> [Request]
Render the text of the entries below as a JSON list of strings, one string per line, with blank lines and pictures left out.

> [Data to use]
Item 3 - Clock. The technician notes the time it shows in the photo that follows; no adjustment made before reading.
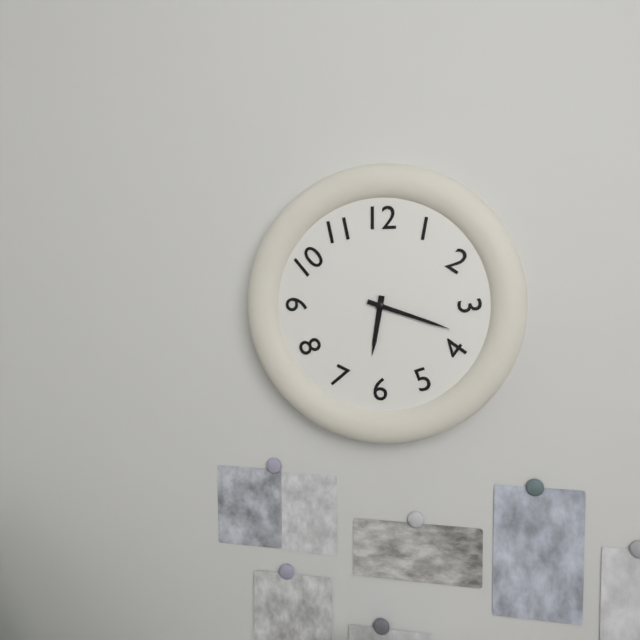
6:18
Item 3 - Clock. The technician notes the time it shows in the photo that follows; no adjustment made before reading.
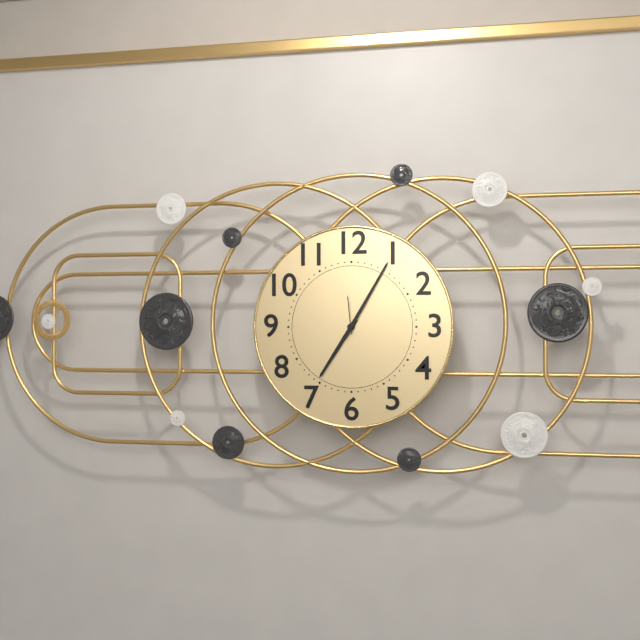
7:05
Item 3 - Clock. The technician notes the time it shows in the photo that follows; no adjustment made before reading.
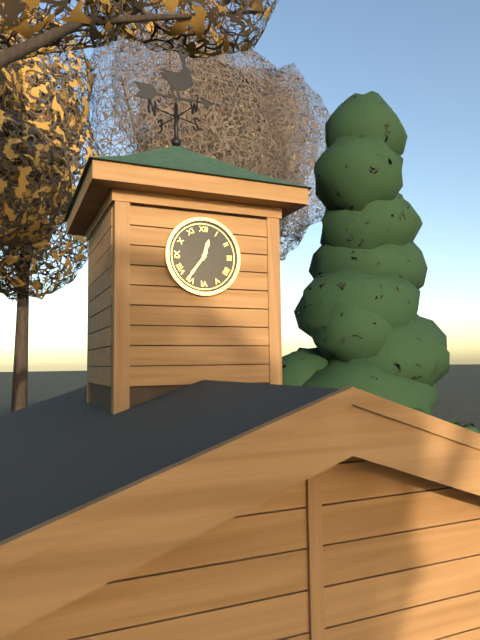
12:36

> [Final result]
[
  "Item 3 - Clock. The technician notes the time it shows in the photo that follows; no adjustment made before reading.",
  "6:18",
  "Item 3 - Clock. The technician notes the time it shows in the photo that follows; no adjustment made before reading.",
  "7:05",
  "Item 3 - Clock. The technician notes the time it shows in the photo that follows; no adjustment made before reading.",
  "12:36"
]